Gravesend Cemetery
Gravesend, founded in 1643, was one of the original towns in the Dutch colony New Netherland, and one of the six original towns in Kings County. Founded by Lady Deborah Moody, the original English settlement included 39 other people. Moody was the first woman to found a township in the European colonies (what a total badass woman in 1643!). Gravesend wasn't incorporated into Brooklyn until 1894, and then became part of New York City when Brooklyn voted to join with the four other boroughs in 1898.
Gravesend Cemetery was founded around 1650, although the earliest surviving marker—a crudely carved fieldstone—dates from 1724. Early burials where likely Quakers or others who marked their graves with simple stones or wooden markers that haven't survived. The earliest traditional tombstones still visible are Dutch stones with intricately carved winged cherubs from the 1760s/70s.
I first went to Gravesend Cemetery back in 2014, and was disappointed to find the cemetery locked. There were no posted hours (just as sign that said open by appointment only), but I hoped that I would one day find a way to get inside of the historic grounds. That day finally came on Sunday, when my mom and I took a free tour offered by the New York City Urban Park Rangers.
Tours of the cemetery are only given once a year and online registration had already closed by the time I found the event listing. I contacted NYCParks via Twitter to inquire about the event, and they suggested that I call the Urban Park Rangers. I temporarily overcame my phone phobia and spoke to a very nice woman who informed me that there was still space available. We were added to the list and the moral of this story is that obscure cemetery tours on chilly winter days aren't exactly a hot ticket—and that I can be persuaded to talk to an actual human on the phone if it means that I might get into a normally off-limits cemetery.
If I have the choice of a guided tour or wandering on my own, I'll always pick the latter but this tour was a good combination of both. Our park ranger was very knowledgeable and I never felt rushed. We also heard a few stories about notable burials that we would have never been able to infer just from looking at the stones themselves, which certainly makes the case for taking a tour if it's an option.
Barnadus and Sarah Ryder were brought to our attention, a husband and wife who died 34 years apart—but both on October 29th. We were also directed to find the one marker not made of stone, a blueish zinc head"stone"—I've seen these in cemeteries before, but I didn't know that all zinc markers were produced from a single company in Connecticut from about 1870 to 1912.
Viola Jackson was a black woman working as a maid when her dress caught fire—either from a candle or the oven—and she died tragically when she was just 22. She is buried in the cemetery, but along the southwest edge with other African Americans of that time—Gravesend's own interpretation of "separate but equal."

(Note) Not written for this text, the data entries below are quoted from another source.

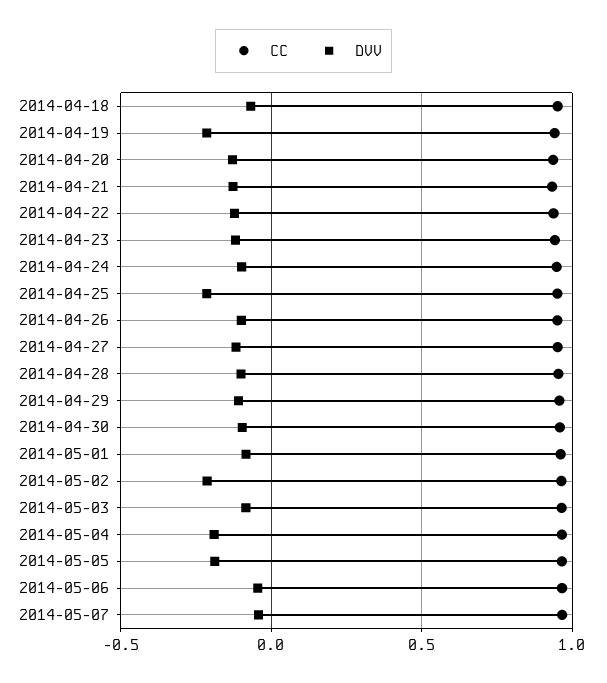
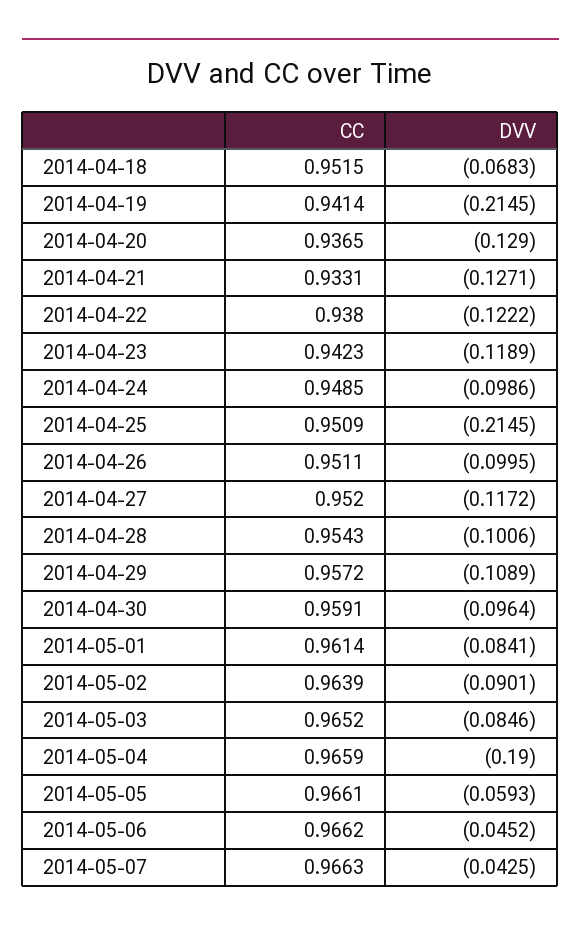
DVV, 2014-05-02: -0.2 -> -0.0901
DVV, 2014-05-05: -0.2 -> -0.0593

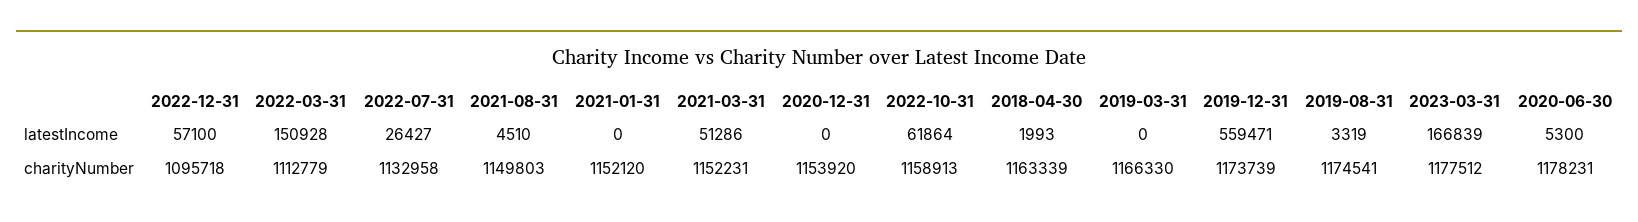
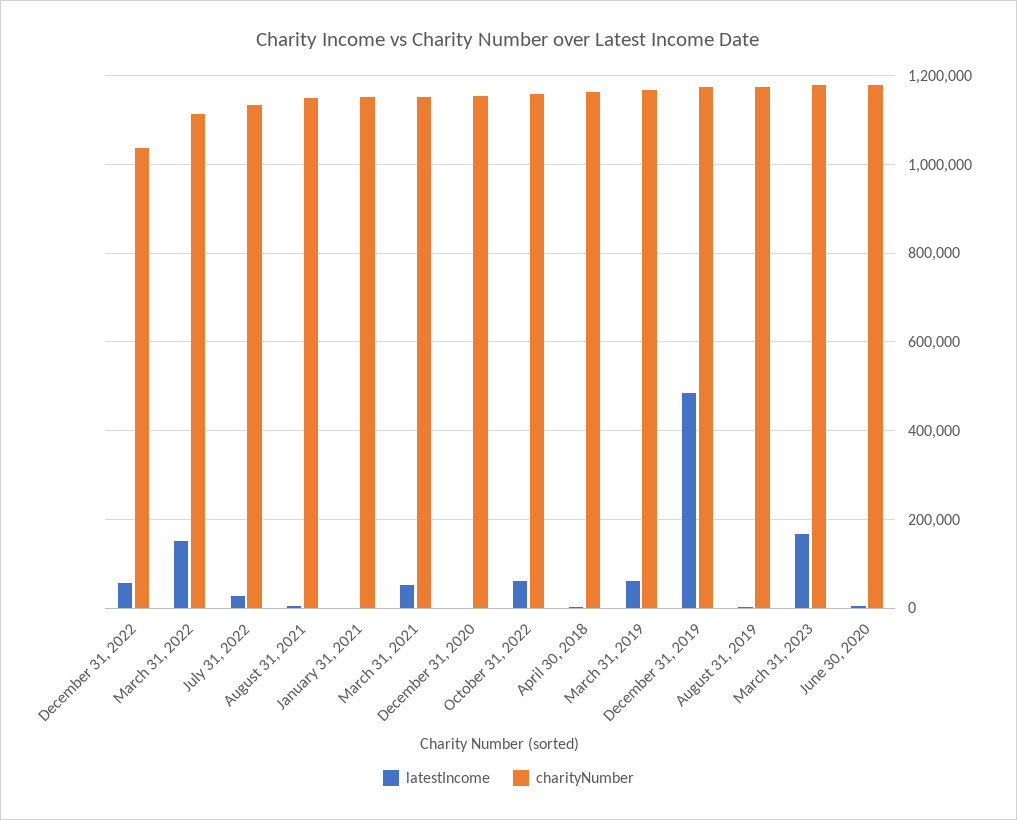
latestIncome, 2019-03-31: 0 -> 60000
latestIncome, 2019-12-31: 559471 -> 480000
charityNumber, 2022-12-31: 1095718 -> 1040000

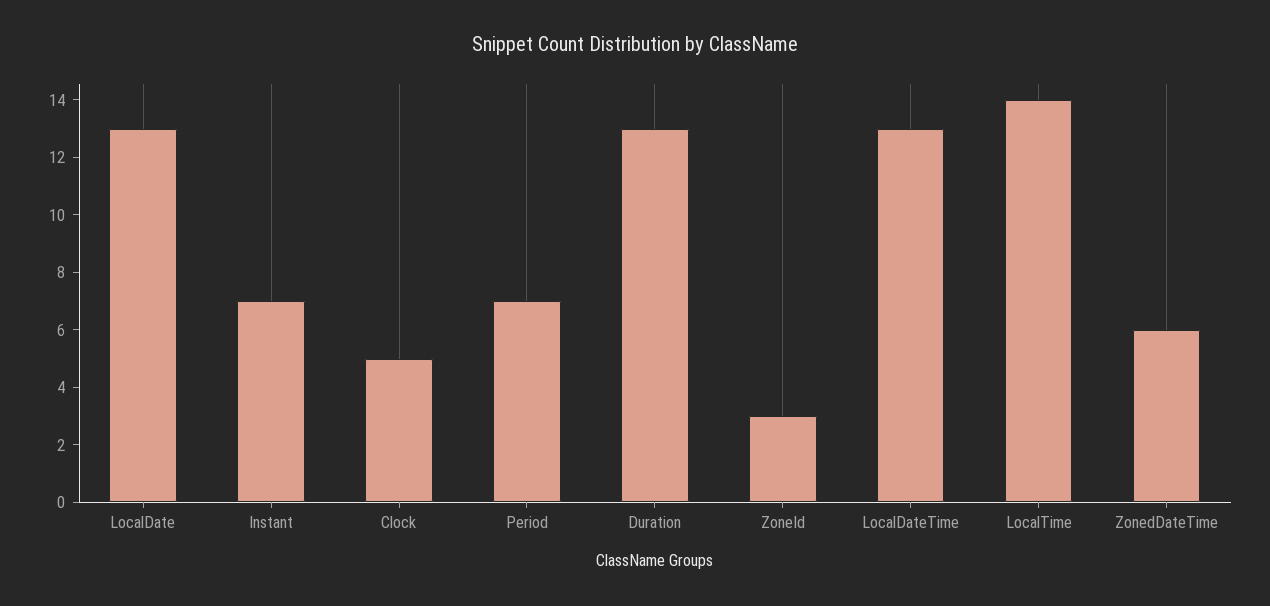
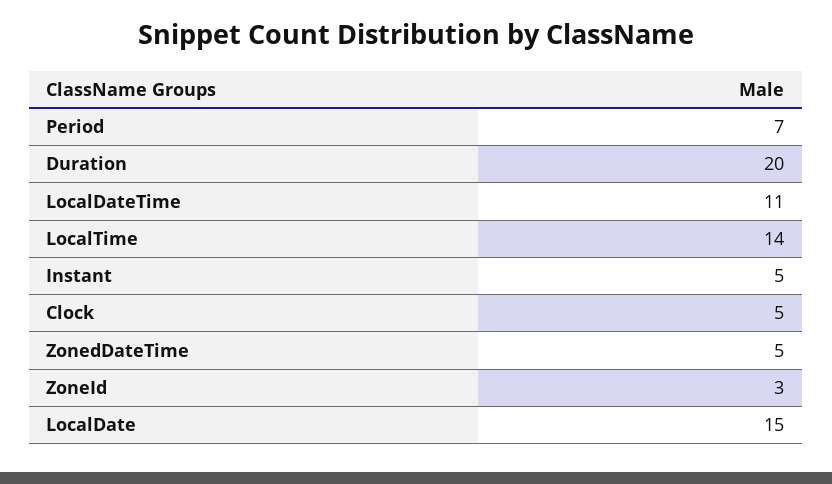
LocalDate: 13 -> 15
Instant: 7 -> 5
Duration: 13 -> 20
LocalDateTime: 13 -> 11
ZonedDateTime: 6 -> 5

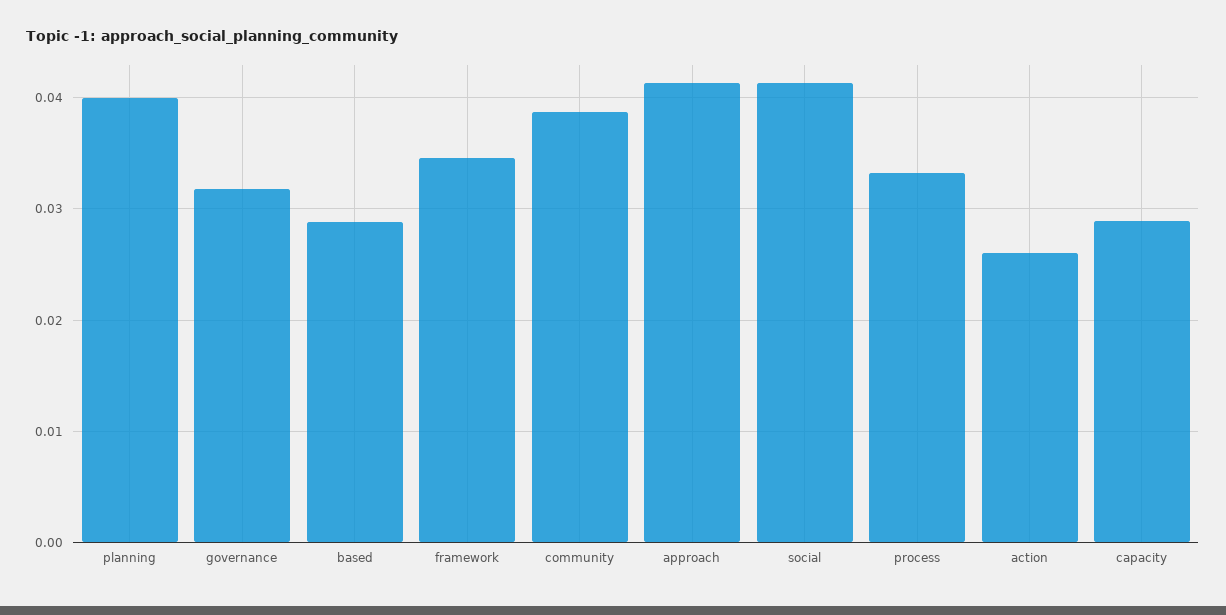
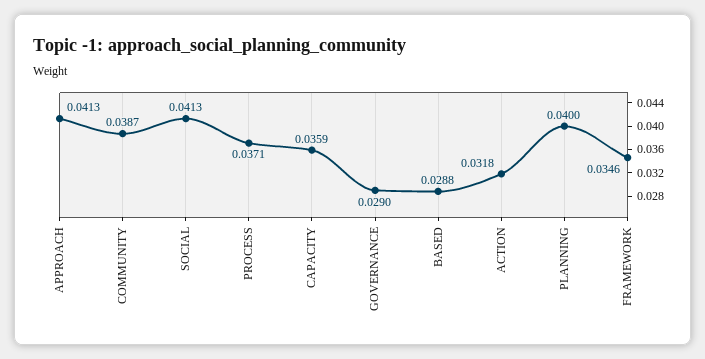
governance: 0.032 -> 0.029
process: 0.033 -> 0.0371
action: 0.026 -> 0.0318
capacity: 0.029 -> 0.0359

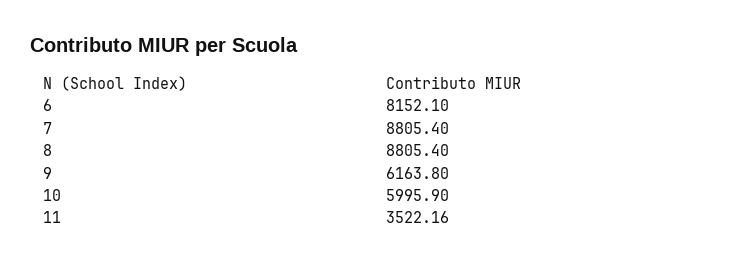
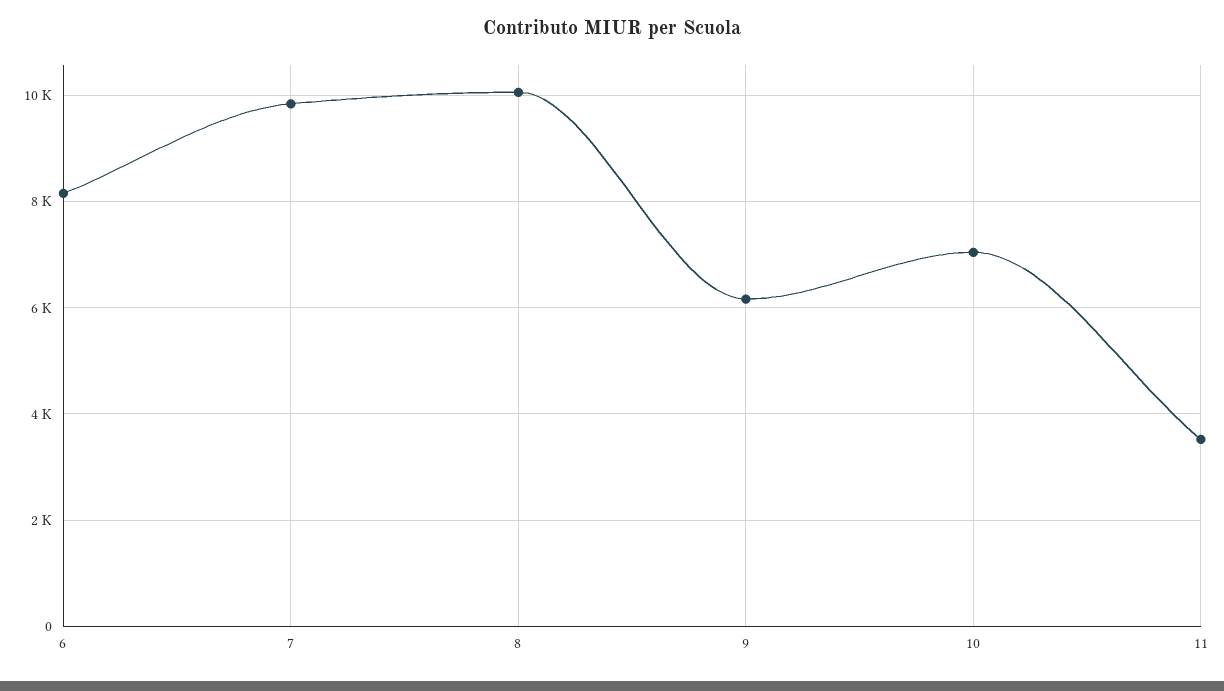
7: 8805.4 -> 9800
8: 8805.4 -> 10000
10: 5995.9 -> 7000

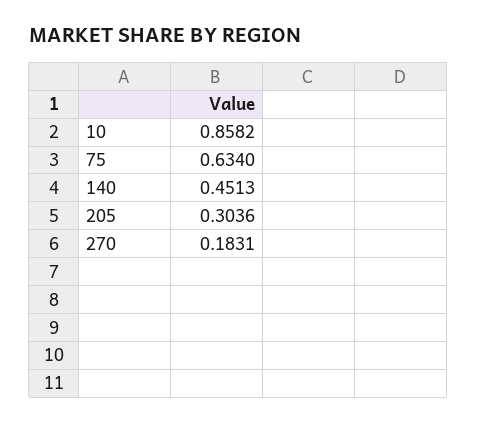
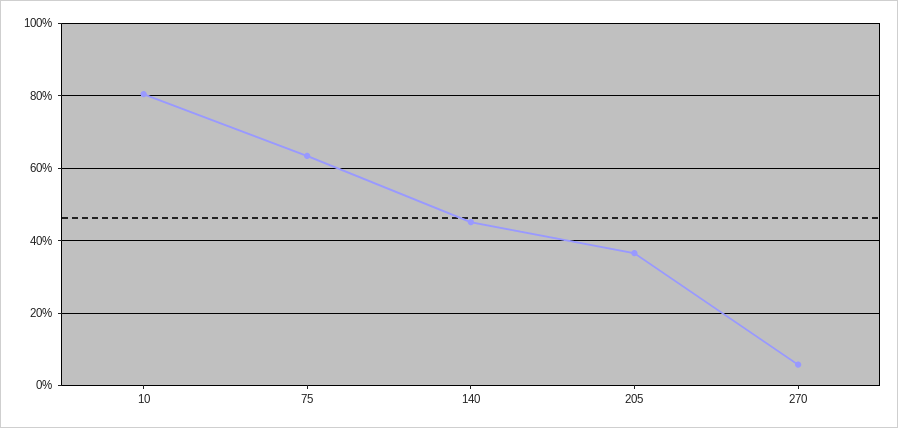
10: 0.8582 -> 0.8
205: 0.3036 -> 0.36
270: 0.1831 -> 0.06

Jacob and Barnadus Ryder, whose stones are next to each other, died just ten days apart. The father and son didn't die from a shared illness, but rather from a murder-suicide that may have been Gravesend's first. Jacob Ryder, a farmer, cut the throat of his two-year-old son and then cut his own. His wife was in the field milking cows at the time, and although Jacob survived, he died ten days later from the self-inflicted wound. It was later revealed that Jacob had written a letter to his father claiming that he “imagined he heard a voice commanding him to execute the deed.”